2. SLEEK Au Naturel, beżowy, połyskujący cień (I rząd, ostatni) - cała górna powieka ruchoma, powieka dolna oraz wewnętrzny kącik, łączę z poprzednim cieniem.
3. SLEEK Au Naturel,, biały, matowy cień (I rząd, 1 od lewej) - obszar po łukiem brwiowym.
4. PIERRE RENE Zestaw do stylizacji brwi, najciemniejszy cień z paletki - zagęszczenie górnej linii rzęs.
5. GLAZEL VISAGE Wieżyczka Artcic (u mnie pierwszy słoiczek) - wewnętrzne kąciki.

MAKIJAŻ UST:
ESSENCE - COME TO TOWN, 02 WRAPPED IN PINK


Mam nadzieję, że ta propozycja przypadnie Wam do gustu :)
A Wy wolicie w makijażu dziennym postawić czasami na mocniejsze usta??



J.

RECENZJA - CATRICE LONGLASTING EYE PENCIL WATERPROOF

RECENZJA - CATRICE LONGLASTING EYE PENCIL WATERPROOF
Hej :)
Przychodzę dzisiaj do Was z recenzją wodoodpornych kredek od Catrice.
Bardzo lubię tą firmę, pomimo iż nie mogę używać ich podkładów ze względu na brak jasnego kolorku.
Jednak cienie czy kredki bardzo przypadły mi do gustu :)
Jakże się więc zdziwiłam, kiedy chcąc poczytać opinie innych osób na temat wspomnianej w nazwie posta kredki, natknęłam się na masę negatywnych opinii!!
No cóż, nie urodził się jeszcze taki, który by wszystkim dogodził :)
A co ja myślę na temat kredek CATRICE LONGLASTING EYE PENCIL WATERPROOF??
Zapraszam na recenzję :)

Zacznę od opisu producenta:
,,Automatyczna, wodoodporna kredka do oczu. Posiada intensywny kolor o wysokiej pigmentacji. Dzięki mechanizmowi wykręcania idealnie dopasujemy długość rysika bez użycia temperówki. Za jej pomocą narysujesz kreskę o różnej długości i grubości. Kredka dzięki wodoodpornej formule długo utrzymuje się na skórze. Dostępna w 8 kolorach."

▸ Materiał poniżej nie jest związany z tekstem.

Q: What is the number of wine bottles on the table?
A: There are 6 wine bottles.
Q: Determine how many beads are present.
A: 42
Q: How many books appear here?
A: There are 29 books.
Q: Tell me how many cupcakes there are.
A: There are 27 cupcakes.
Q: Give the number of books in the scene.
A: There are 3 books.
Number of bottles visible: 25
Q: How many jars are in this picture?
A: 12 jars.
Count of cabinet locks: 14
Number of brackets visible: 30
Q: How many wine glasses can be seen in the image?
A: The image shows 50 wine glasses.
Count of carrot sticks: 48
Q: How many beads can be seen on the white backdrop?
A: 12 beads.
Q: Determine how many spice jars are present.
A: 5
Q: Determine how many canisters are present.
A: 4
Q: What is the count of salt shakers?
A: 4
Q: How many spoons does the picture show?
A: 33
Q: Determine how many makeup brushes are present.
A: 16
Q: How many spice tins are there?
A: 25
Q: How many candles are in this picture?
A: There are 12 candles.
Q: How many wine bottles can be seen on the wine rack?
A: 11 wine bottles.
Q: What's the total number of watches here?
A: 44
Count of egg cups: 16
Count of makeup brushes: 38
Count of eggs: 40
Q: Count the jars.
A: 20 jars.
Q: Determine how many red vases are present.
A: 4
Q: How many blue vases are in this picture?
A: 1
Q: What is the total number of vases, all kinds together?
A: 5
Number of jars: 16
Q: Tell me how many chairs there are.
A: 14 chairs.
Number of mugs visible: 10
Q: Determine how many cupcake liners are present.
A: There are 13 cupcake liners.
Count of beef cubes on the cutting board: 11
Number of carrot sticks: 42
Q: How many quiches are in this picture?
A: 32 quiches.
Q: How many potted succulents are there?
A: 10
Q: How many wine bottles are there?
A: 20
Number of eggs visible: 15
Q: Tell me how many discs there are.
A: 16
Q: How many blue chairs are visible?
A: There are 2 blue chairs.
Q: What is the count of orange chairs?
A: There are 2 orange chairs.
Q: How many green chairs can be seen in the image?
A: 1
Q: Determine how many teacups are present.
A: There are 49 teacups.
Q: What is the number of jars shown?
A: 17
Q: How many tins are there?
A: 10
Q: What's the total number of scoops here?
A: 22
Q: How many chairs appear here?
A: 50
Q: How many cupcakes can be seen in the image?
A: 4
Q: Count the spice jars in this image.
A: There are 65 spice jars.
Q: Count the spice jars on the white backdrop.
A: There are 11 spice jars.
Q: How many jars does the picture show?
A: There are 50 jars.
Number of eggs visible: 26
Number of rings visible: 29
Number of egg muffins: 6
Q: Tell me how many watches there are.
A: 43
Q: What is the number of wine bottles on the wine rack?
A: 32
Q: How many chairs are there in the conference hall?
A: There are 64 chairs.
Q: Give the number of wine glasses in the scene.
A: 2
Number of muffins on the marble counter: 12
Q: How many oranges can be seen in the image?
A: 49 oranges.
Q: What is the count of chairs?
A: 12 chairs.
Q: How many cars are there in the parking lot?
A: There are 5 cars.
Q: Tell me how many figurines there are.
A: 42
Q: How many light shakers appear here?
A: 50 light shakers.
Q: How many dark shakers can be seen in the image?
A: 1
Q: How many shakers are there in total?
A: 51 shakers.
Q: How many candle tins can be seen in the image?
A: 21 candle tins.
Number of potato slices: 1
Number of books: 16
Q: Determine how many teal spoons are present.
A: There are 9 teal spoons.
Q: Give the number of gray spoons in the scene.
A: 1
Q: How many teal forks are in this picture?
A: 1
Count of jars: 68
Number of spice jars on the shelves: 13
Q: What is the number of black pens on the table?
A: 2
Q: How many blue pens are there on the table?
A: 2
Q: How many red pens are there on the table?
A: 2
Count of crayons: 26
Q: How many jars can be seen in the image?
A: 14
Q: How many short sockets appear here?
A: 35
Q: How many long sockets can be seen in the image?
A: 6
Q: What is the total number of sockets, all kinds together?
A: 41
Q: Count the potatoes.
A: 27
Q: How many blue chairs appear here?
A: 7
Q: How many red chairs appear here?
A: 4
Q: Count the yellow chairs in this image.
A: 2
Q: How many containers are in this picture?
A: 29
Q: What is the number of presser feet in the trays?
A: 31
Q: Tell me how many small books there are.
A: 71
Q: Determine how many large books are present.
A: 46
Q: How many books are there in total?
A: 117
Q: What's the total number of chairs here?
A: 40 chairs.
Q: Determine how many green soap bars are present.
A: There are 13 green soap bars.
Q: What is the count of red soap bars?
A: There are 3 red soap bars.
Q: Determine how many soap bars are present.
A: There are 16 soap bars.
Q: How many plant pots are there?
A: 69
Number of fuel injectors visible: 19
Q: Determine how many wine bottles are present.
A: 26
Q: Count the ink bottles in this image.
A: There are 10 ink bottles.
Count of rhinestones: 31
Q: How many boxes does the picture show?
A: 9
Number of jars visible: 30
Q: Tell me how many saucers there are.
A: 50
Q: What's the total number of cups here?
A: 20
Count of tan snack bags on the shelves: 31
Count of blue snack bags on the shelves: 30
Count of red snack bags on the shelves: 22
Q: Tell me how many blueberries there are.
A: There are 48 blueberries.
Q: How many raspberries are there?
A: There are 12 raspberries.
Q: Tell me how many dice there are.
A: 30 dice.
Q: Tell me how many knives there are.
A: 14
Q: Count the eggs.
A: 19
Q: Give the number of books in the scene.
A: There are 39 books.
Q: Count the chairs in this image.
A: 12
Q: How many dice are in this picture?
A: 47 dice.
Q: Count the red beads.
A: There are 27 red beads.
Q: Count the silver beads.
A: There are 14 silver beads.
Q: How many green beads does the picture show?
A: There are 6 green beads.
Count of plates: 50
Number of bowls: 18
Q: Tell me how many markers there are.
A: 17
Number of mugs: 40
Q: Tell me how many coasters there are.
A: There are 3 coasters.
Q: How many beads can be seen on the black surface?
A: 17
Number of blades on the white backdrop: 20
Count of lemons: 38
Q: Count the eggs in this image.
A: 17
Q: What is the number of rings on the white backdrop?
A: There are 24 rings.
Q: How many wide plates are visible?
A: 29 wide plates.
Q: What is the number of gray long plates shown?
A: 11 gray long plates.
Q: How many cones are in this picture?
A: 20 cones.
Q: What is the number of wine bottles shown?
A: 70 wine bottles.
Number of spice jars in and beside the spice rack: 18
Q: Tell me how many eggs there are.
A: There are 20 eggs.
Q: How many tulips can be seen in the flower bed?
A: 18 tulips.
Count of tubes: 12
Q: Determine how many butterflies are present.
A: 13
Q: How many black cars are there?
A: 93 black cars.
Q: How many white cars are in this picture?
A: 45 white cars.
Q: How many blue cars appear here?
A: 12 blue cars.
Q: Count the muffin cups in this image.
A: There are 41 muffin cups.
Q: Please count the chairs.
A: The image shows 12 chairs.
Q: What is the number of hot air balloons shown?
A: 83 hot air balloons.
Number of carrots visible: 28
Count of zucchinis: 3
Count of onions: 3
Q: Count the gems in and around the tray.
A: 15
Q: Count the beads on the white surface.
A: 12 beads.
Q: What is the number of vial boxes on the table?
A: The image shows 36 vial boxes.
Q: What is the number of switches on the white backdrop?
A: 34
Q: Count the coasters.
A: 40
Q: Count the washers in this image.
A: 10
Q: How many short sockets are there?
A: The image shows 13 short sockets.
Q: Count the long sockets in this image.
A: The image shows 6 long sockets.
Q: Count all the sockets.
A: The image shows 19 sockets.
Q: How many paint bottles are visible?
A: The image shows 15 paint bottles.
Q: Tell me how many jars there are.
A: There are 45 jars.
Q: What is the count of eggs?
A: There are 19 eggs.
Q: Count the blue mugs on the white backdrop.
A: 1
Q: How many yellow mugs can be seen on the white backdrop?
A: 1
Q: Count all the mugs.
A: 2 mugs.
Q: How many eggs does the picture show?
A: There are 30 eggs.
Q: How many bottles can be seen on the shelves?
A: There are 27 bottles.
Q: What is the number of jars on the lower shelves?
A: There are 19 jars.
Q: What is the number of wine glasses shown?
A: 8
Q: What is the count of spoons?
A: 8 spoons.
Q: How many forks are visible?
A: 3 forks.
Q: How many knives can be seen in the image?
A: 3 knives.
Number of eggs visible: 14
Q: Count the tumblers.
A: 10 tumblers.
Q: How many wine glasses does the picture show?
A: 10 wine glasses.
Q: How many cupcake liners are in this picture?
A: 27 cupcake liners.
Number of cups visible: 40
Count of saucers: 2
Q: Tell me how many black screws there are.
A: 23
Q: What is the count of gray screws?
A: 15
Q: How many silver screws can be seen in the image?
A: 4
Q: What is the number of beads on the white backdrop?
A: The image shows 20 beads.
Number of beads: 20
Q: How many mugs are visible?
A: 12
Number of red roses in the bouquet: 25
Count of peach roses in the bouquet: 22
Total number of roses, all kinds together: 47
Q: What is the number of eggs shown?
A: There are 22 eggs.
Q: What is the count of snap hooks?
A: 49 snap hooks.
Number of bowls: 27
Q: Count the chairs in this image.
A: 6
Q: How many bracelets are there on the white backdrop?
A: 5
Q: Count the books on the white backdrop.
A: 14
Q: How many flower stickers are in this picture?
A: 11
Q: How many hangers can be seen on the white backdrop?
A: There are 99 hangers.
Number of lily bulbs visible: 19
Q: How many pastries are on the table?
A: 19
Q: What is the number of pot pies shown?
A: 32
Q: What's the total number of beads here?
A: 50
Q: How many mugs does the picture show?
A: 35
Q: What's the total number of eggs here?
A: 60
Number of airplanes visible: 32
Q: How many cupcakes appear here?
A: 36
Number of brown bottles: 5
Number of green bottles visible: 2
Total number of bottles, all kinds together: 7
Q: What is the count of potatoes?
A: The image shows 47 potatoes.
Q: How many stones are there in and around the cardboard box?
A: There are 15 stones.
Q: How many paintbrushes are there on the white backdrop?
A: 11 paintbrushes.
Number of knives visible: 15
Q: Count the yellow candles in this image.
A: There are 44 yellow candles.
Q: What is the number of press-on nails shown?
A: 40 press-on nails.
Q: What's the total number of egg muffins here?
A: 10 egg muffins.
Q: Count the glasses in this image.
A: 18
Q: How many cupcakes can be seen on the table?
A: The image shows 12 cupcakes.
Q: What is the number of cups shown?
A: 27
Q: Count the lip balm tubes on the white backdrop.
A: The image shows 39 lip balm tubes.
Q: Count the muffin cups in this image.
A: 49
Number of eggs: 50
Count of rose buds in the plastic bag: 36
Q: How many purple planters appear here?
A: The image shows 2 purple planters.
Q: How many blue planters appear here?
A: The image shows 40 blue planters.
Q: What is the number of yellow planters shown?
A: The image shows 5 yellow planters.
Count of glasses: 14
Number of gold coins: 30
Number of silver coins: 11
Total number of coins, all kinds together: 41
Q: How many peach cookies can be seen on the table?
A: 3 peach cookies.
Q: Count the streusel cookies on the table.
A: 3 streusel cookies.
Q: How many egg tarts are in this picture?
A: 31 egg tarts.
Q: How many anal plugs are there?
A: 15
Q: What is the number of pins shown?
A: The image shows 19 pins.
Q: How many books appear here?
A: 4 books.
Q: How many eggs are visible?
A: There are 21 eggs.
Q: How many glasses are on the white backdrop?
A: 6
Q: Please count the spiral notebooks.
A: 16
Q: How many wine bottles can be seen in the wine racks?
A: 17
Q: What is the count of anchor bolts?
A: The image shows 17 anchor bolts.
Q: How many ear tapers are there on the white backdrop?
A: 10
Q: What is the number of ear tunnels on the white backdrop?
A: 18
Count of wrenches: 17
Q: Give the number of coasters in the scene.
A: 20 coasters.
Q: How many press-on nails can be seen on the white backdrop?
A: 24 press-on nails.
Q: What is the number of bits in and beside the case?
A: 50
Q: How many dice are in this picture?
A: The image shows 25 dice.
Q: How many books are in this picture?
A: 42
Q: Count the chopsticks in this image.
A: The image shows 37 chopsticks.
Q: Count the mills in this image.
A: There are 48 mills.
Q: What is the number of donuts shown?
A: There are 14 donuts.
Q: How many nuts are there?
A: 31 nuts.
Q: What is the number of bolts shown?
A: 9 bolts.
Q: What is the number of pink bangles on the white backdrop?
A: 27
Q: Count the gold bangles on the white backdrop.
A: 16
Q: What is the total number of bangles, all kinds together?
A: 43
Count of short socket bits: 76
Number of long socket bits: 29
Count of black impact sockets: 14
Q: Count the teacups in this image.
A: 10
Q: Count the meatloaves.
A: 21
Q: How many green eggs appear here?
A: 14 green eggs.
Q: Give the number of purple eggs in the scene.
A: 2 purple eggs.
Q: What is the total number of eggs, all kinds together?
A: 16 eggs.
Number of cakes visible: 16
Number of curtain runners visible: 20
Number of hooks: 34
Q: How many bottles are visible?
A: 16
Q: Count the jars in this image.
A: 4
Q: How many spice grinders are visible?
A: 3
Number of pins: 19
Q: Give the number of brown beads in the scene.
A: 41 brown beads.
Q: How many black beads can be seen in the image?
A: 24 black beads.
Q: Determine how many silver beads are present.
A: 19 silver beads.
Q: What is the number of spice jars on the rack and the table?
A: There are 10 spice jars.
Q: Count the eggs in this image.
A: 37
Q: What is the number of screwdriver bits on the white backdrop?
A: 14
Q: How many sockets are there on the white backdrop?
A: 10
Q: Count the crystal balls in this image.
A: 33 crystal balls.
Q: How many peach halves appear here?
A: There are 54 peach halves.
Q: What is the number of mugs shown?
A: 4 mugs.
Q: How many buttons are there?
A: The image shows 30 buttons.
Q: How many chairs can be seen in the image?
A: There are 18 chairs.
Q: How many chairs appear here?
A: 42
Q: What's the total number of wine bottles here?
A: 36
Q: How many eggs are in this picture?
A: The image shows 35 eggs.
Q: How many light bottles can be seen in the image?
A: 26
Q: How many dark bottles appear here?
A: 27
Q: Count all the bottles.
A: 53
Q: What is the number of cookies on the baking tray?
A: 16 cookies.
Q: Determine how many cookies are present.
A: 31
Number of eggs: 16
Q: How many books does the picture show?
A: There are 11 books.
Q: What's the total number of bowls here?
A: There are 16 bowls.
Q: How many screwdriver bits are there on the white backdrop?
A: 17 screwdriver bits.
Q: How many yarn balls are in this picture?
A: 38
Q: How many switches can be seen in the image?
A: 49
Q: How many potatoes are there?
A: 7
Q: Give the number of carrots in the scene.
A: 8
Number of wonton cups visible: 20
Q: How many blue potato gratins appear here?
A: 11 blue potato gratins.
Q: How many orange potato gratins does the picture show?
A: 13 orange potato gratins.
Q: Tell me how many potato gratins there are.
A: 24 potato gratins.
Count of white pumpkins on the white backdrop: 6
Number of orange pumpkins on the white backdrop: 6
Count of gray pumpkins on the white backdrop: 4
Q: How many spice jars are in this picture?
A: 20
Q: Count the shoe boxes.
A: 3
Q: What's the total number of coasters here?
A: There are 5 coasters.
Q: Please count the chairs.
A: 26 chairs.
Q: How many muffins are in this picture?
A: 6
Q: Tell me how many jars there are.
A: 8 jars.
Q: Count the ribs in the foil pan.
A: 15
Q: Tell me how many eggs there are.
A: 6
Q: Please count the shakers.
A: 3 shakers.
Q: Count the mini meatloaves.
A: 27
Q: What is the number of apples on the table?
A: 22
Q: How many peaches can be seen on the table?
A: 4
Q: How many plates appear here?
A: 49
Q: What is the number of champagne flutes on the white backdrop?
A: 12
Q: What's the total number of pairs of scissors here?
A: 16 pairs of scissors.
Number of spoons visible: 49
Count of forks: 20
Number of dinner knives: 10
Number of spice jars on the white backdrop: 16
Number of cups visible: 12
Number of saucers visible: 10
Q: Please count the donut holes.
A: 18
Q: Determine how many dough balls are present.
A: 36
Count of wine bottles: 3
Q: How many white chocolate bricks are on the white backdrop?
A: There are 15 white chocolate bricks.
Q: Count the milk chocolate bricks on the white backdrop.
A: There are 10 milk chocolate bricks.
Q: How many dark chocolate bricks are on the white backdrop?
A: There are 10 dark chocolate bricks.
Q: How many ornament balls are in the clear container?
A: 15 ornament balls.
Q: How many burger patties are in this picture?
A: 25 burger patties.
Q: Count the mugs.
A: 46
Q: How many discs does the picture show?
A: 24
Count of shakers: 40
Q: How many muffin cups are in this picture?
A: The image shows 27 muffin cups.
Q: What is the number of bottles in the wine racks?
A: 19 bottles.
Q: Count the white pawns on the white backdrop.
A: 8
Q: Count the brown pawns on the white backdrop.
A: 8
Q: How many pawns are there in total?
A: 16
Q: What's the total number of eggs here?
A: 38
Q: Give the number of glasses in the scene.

Długo planowałam kupić kredki w kolorze, które długo utrzymywałyby się na linii wodnej. Zawsze jednak było coś ,,ważniejszego" do kupienia i kredki schodziły na dalszy plan. Najlepiej jest, kiedy natrafimy na coś zupełnie przez przypadek (chociaż tyle razy miałam nos w szafie Catrice, że naprawdę zaczynam wątpić, czy aby okulary nie powinny już zostać zamienione na mocniejsze :D ). I tak z nudów chwyciłam sobie kredeczkę numer 110 Randez-Blue (zdj.) i zakochałam się w głębokim kolorze granatu. Miłość pogłębiła się kiedy myjąc ręce musiałam się porządnie natrudzić aby ją zmyć :).
Kredki kosztują 9,99, więc można było zaryzykować :) Kupiłam wcześniej wspomnianą granatową - 110 Randez-Blue oraz jasną perłową - 100Perly Bird.
Jeżeli chodzi o pierwszą z nich, to nie mam żadnych zastrzeżeń, kolor na linii wodnej jest intensywny i nie do zdarcia przez cały dzień. I właśnie o taki efekt mi chodziło. Nie muszę myśleć o tym, czy ją ze sobą zabrałam do ewentualnych poprawek.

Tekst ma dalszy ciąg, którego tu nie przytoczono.